*** DATA

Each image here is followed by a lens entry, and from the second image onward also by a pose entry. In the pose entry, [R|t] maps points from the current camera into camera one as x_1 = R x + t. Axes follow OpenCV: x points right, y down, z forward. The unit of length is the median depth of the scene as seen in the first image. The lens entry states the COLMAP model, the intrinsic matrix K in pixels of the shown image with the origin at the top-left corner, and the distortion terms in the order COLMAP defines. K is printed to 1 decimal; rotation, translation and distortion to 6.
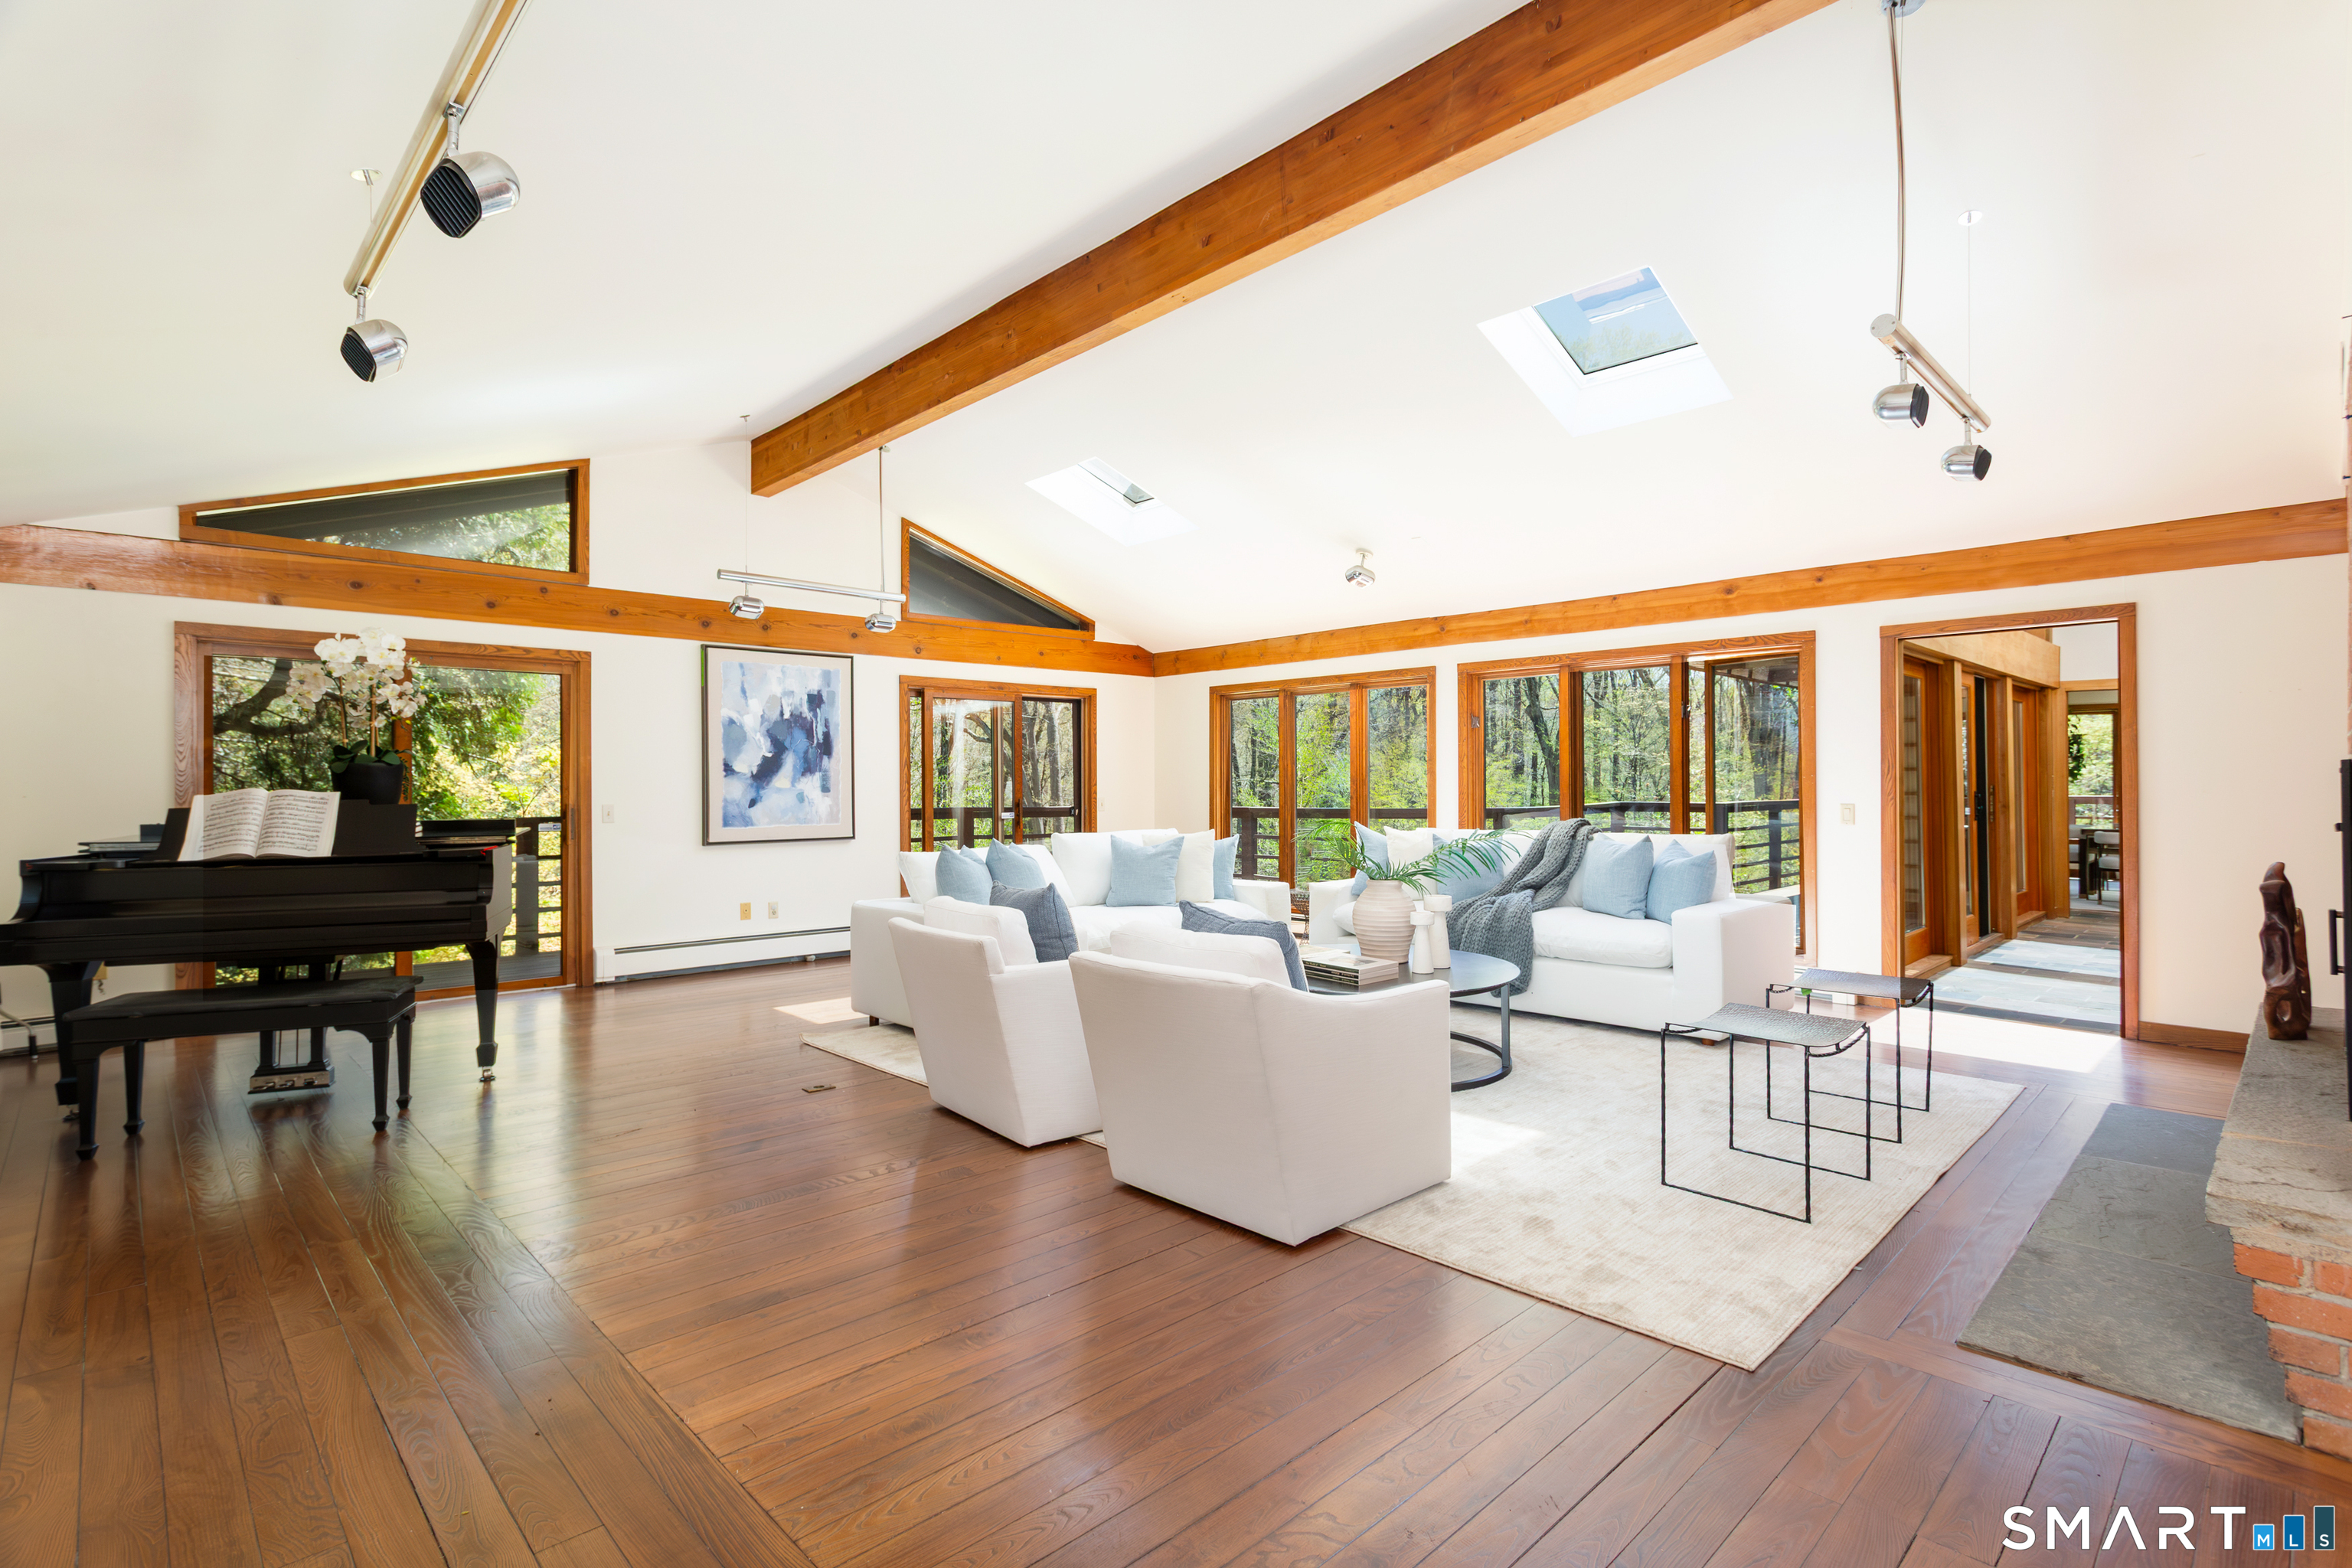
lens RADIAL K [[1116.5, 0, 1181.4], [0, 1116.5, 780.5], [0, 0, 1]] dist [-0.002904, -0.000160]
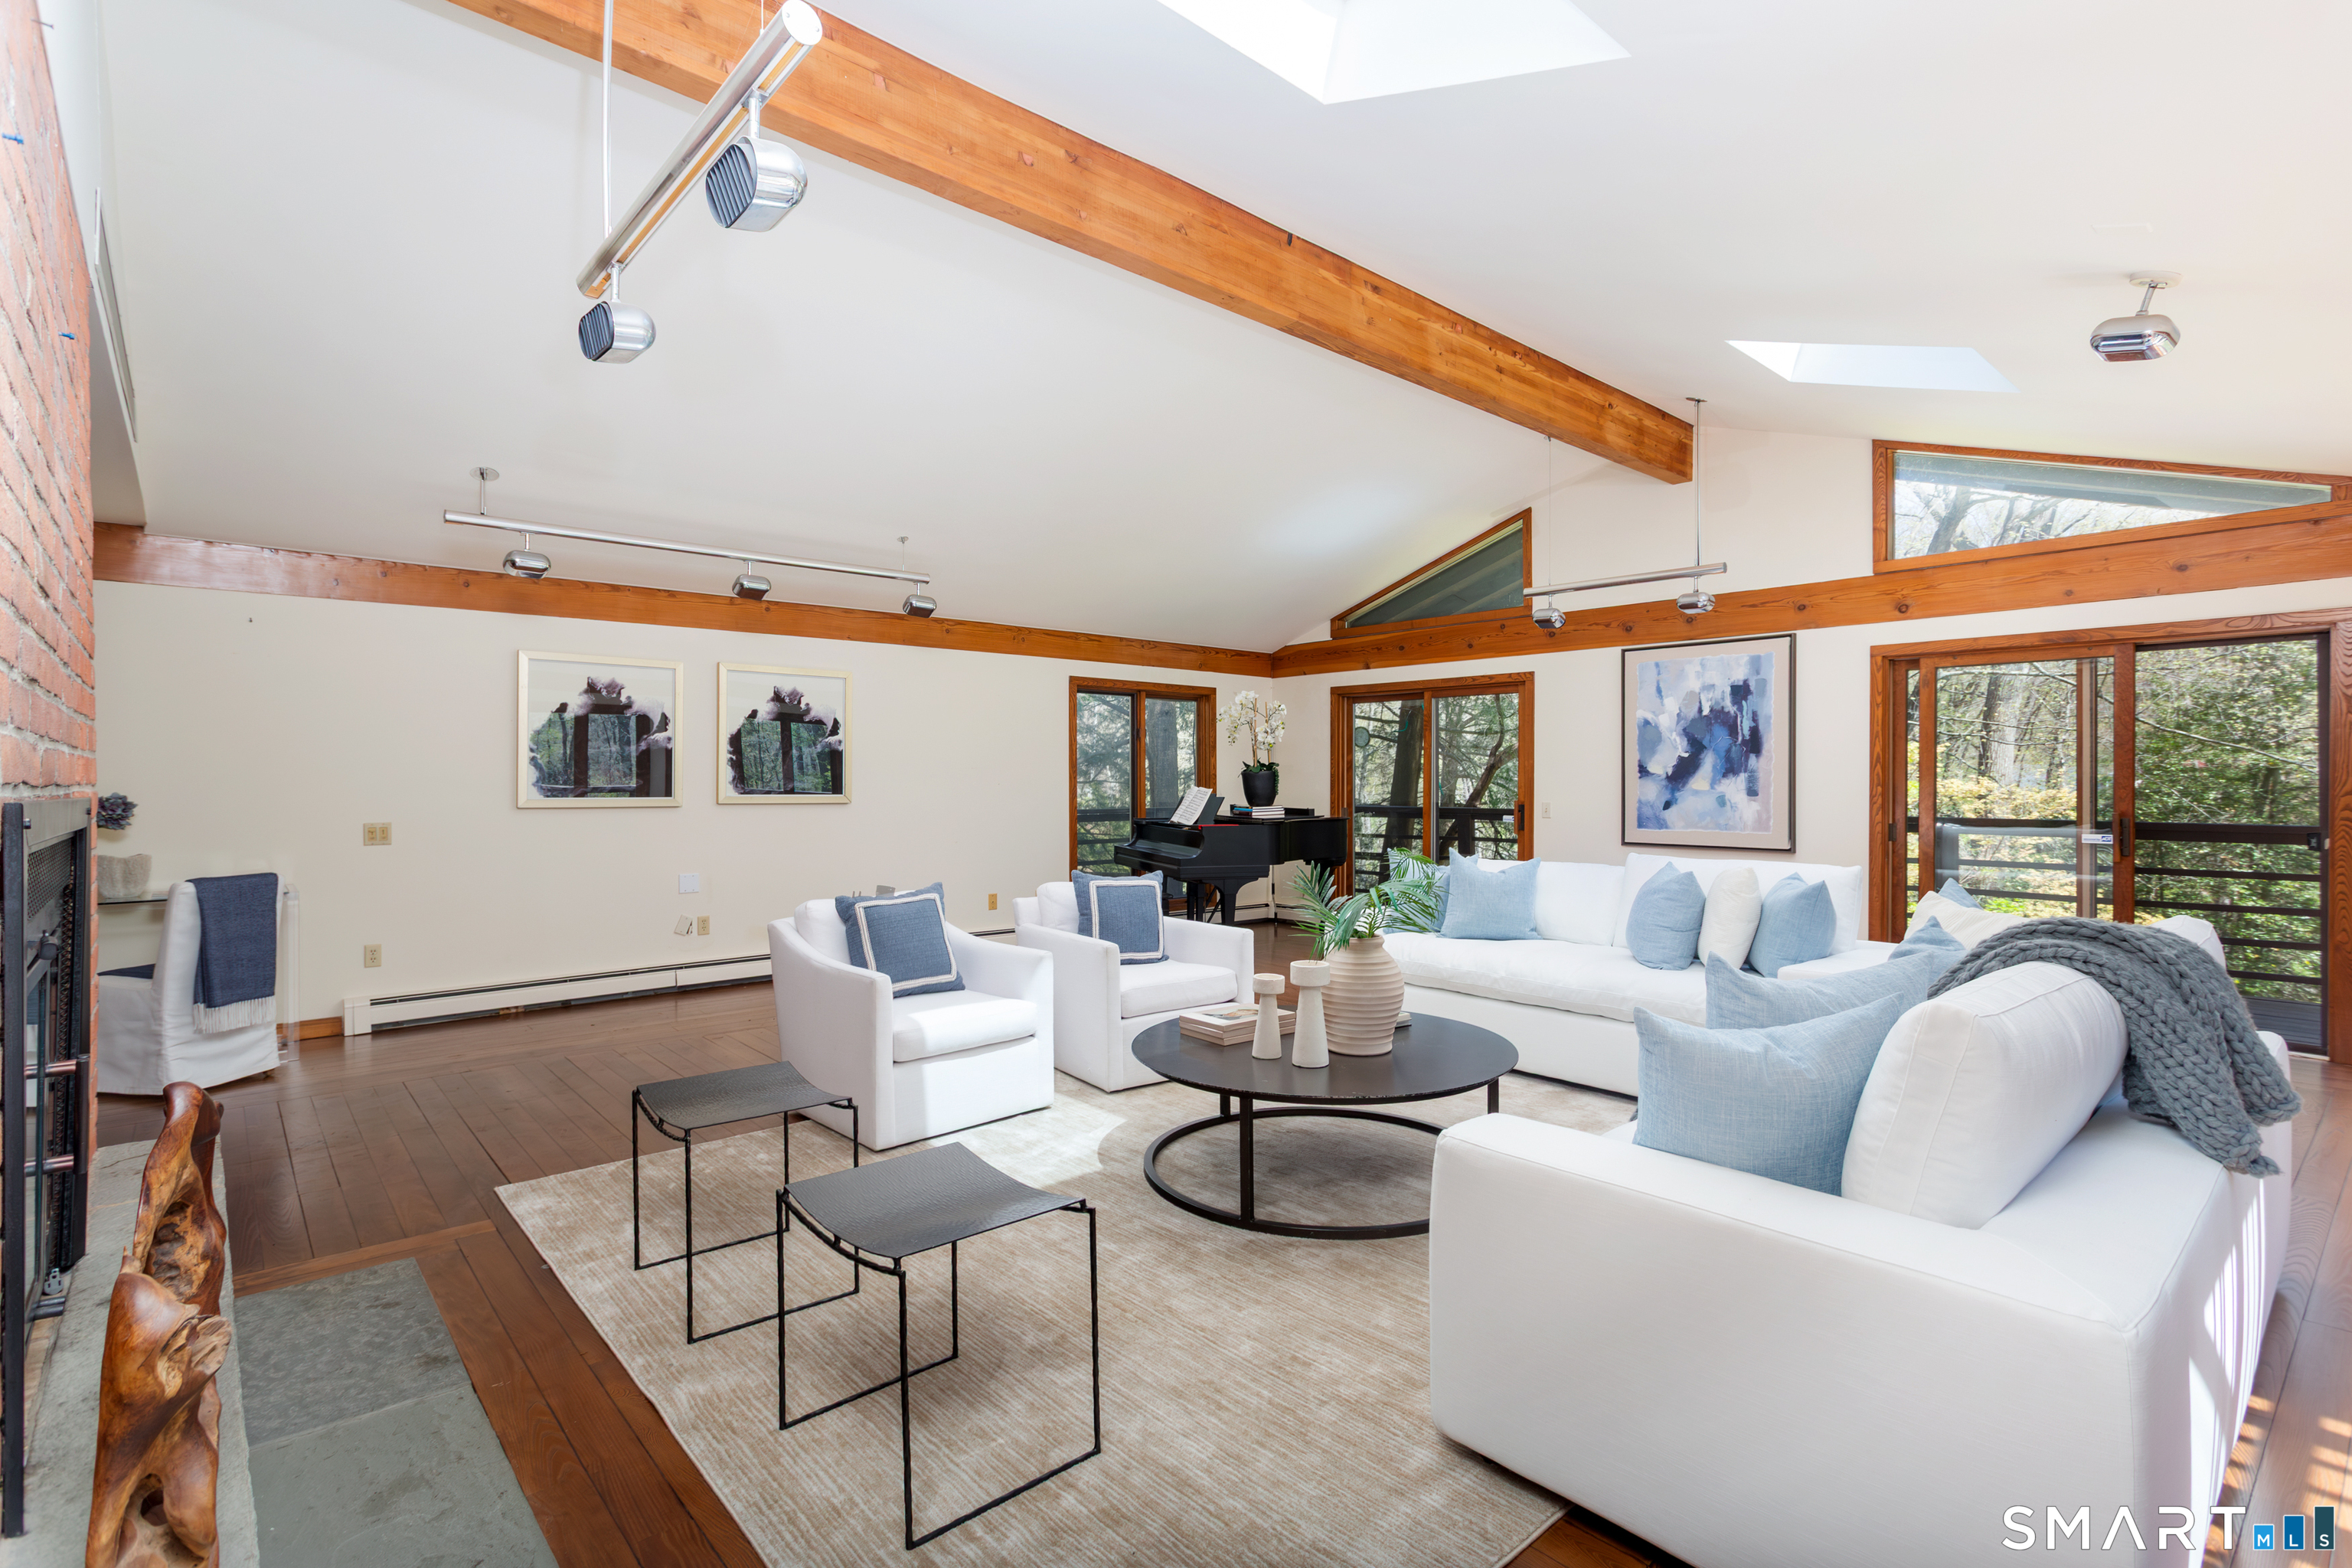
lens RADIAL K [[1116.5, 0, 1178.8], [0, 1116.5, 775.8], [0, 0, 1]] dist [-0.002904, -0.000160]
pose [[-0.037474, 0.007315, -0.999271, 0.586928], [0.007447, 0.999947, 0.007040, -0.015138], [0.999270, -0.007178, -0.037526, 0.602791]]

******

PROBLEM TO SOLVE:
Copy out the data exactly and keep the pictures out.

TASK RESULT:
Each image here is followed by a lens entry, and from the second image onward also by a pose entry. In the pose entry, [R|t] maps points from the current camera into camera one as x_1 = R x + t. Axes follow OpenCV: x points right, y down, z forward. The unit of length is the median depth of the scene as seen in the first image. The lens entry states the COLMAP model, the intrinsic matrix K in pixels of the shown image with the origin at the top-left corner, and the distortion terms in the order COLMAP defines. K is printed to 1 decimal; rotation, translation and distortion to 6.
lens RADIAL K [[1116.5, 0, 1181.4], [0, 1116.5, 780.5], [0, 0, 1]] dist [-0.002904, -0.000160]
lens RADIAL K [[1116.5, 0, 1178.8], [0, 1116.5, 775.8], [0, 0, 1]] dist [-0.002904, -0.000160]
pose [[-0.037474, 0.007315, -0.999271, 0.586928], [0.007447, 0.999947, 0.007040, -0.015138], [0.999270, -0.007178, -0.037526, 0.602791]]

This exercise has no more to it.